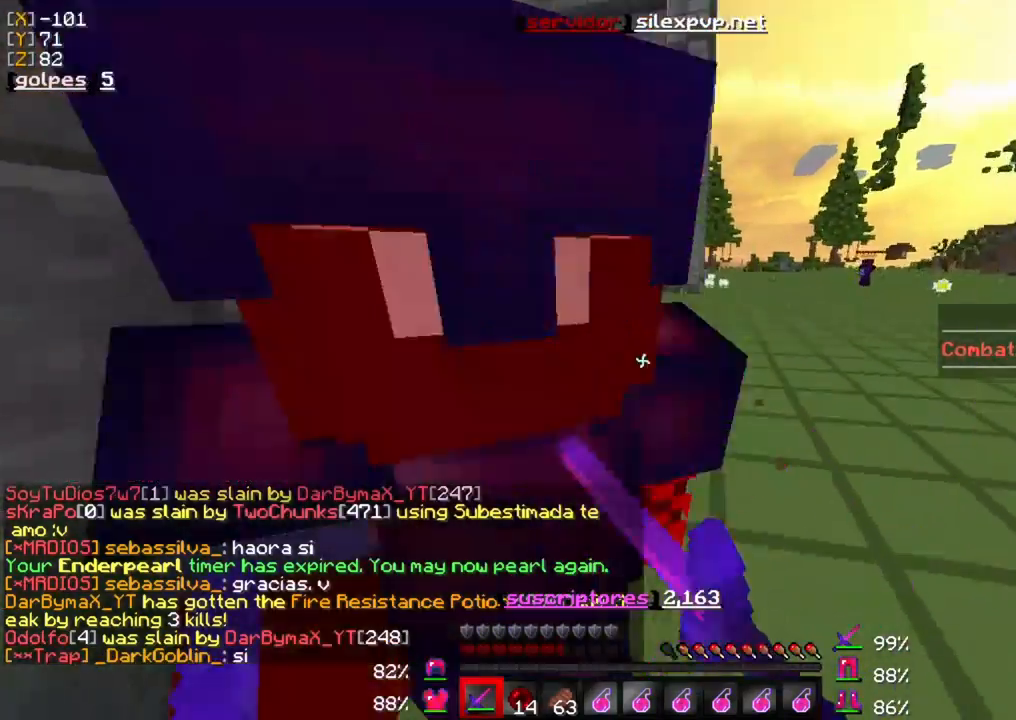
{"keys": ["d", "w"], "mouse": ["left"], "events": [[100, "mouse_left", "down"], [167, "mouse_left", "up"], [233, "w", "up"], [267, "mouse_left", "down"], [300, "d", "down"], [400, "mouse_left", "up"], [433, "w", "down"], [467, "mouse_left", "down"]]}
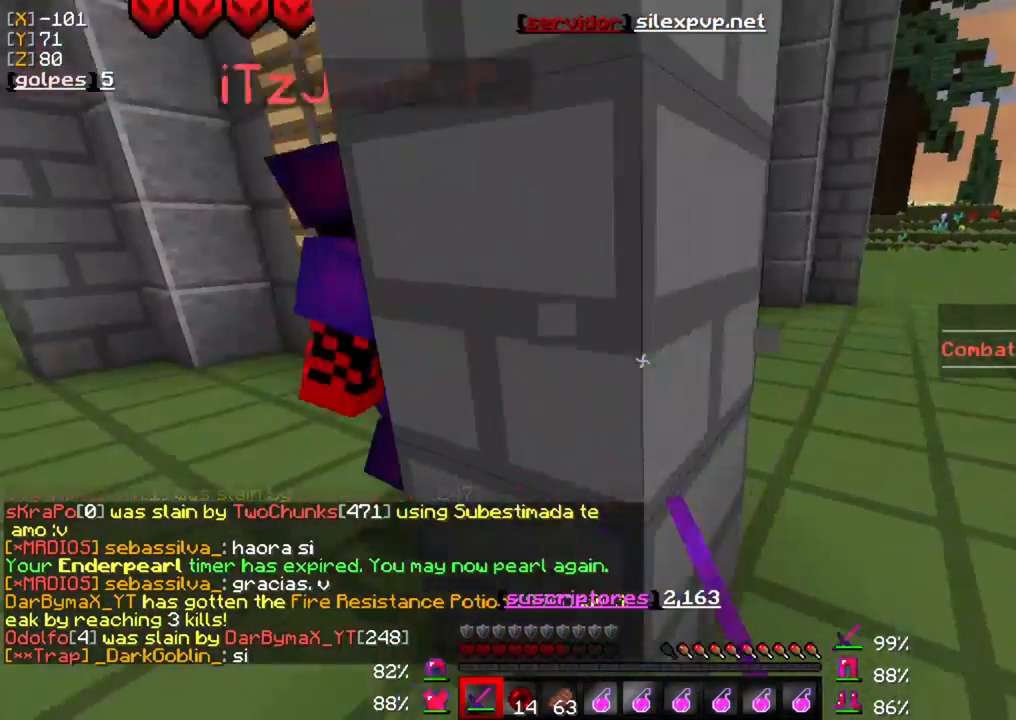
{"keys": ["w"], "mouse": ["left"], "events": [[67, "d", "up"], [100, "mouse_left", "up"], [167, "mouse_left", "down"], [300, "mouse_left", "up"], [400, "mouse_left", "down"]]}
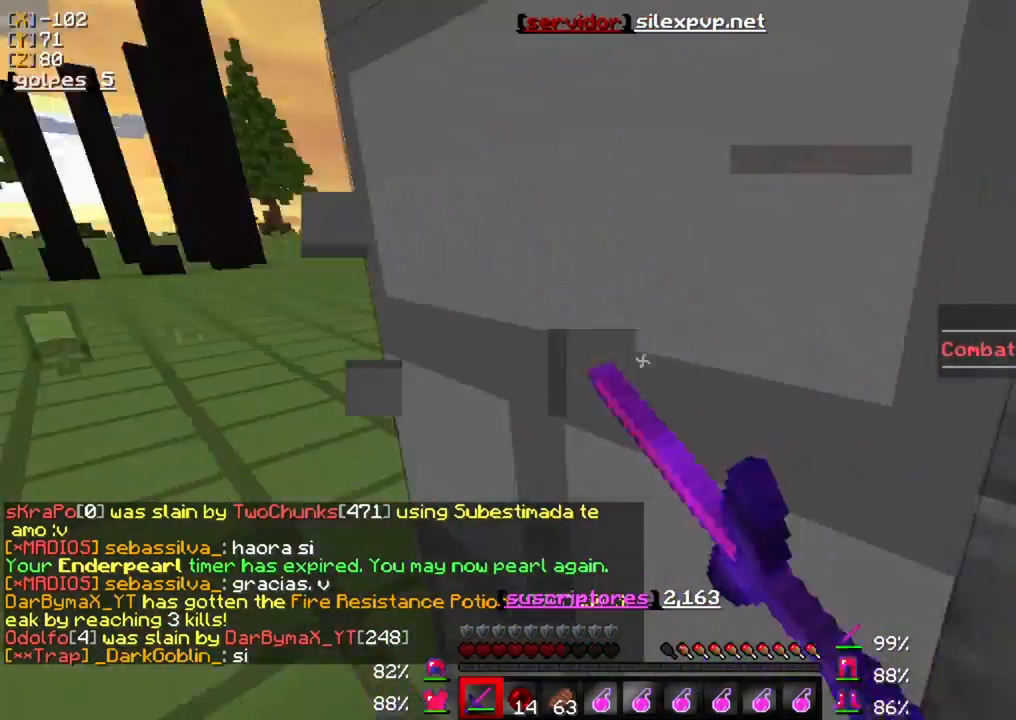
{"keys": ["a", "w"], "mouse": ["left"], "events": [[33, "mouse_left", "up"], [33, "w", "up"], [67, "a", "down"], [100, "mouse_left", "down"], [233, "mouse_left", "up"], [267, "w", "down"], [300, "mouse_left", "down"], [400, "mouse_left", "up"], [500, "mouse_left", "down"]]}
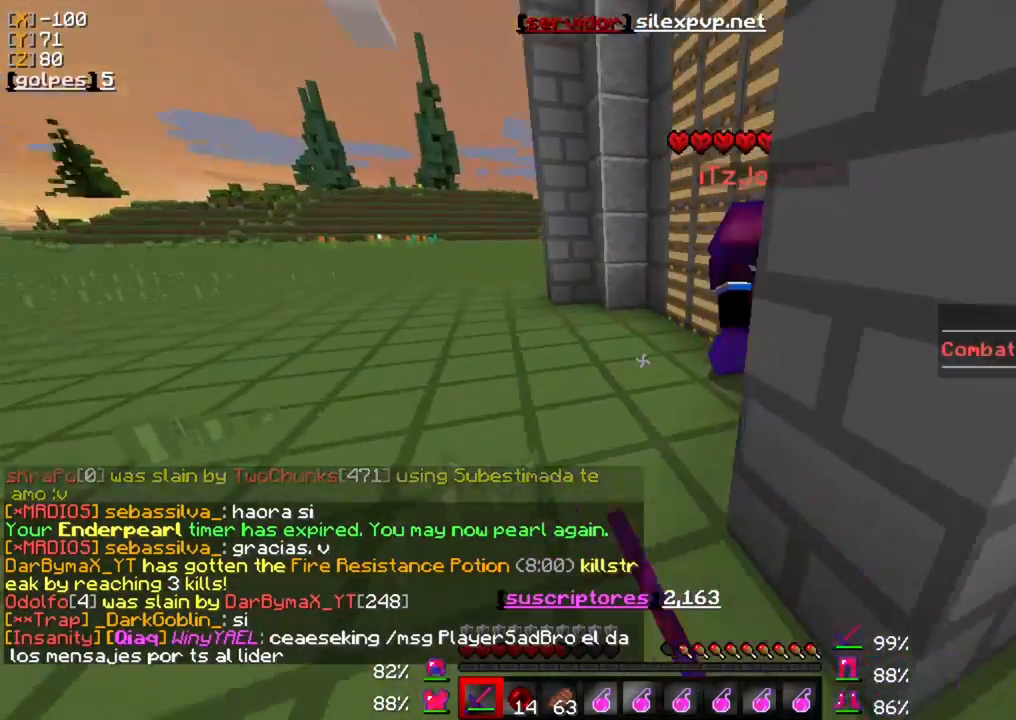
{"keys": ["w"], "mouse": [], "events": [[100, "mouse_left", "up"], [200, "mouse_left", "down"], [300, "mouse_left", "up"], [400, "mouse_left", "down"], [500, "a", "up"], [500, "mouse_left", "up"]]}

* GOAL OF THE EXERCISE:
Without the pictures, write out the entire listing exactly.

* TASK OUTPUT:
{"keys": ["d", "w"], "mouse": ["left"], "events": [[100, "mouse_left", "down"], [167, "mouse_left", "up"], [233, "w", "up"], [267, "mouse_left", "down"], [300, "d", "down"], [400, "mouse_left", "up"], [433, "w", "down"], [467, "mouse_left", "down"]]}
{"keys": ["w"], "mouse": ["left"], "events": [[67, "d", "up"], [100, "mouse_left", "up"], [167, "mouse_left", "down"], [300, "mouse_left", "up"], [400, "mouse_left", "down"]]}
{"keys": ["a", "w"], "mouse": ["left"], "events": [[33, "mouse_left", "up"], [33, "w", "up"], [67, "a", "down"], [100, "mouse_left", "down"], [233, "mouse_left", "up"], [267, "w", "down"], [300, "mouse_left", "down"], [400, "mouse_left", "up"], [500, "mouse_left", "down"]]}
{"keys": ["w"], "mouse": [], "events": [[100, "mouse_left", "up"], [200, "mouse_left", "down"], [300, "mouse_left", "up"], [400, "mouse_left", "down"], [500, "a", "up"], [500, "mouse_left", "up"]]}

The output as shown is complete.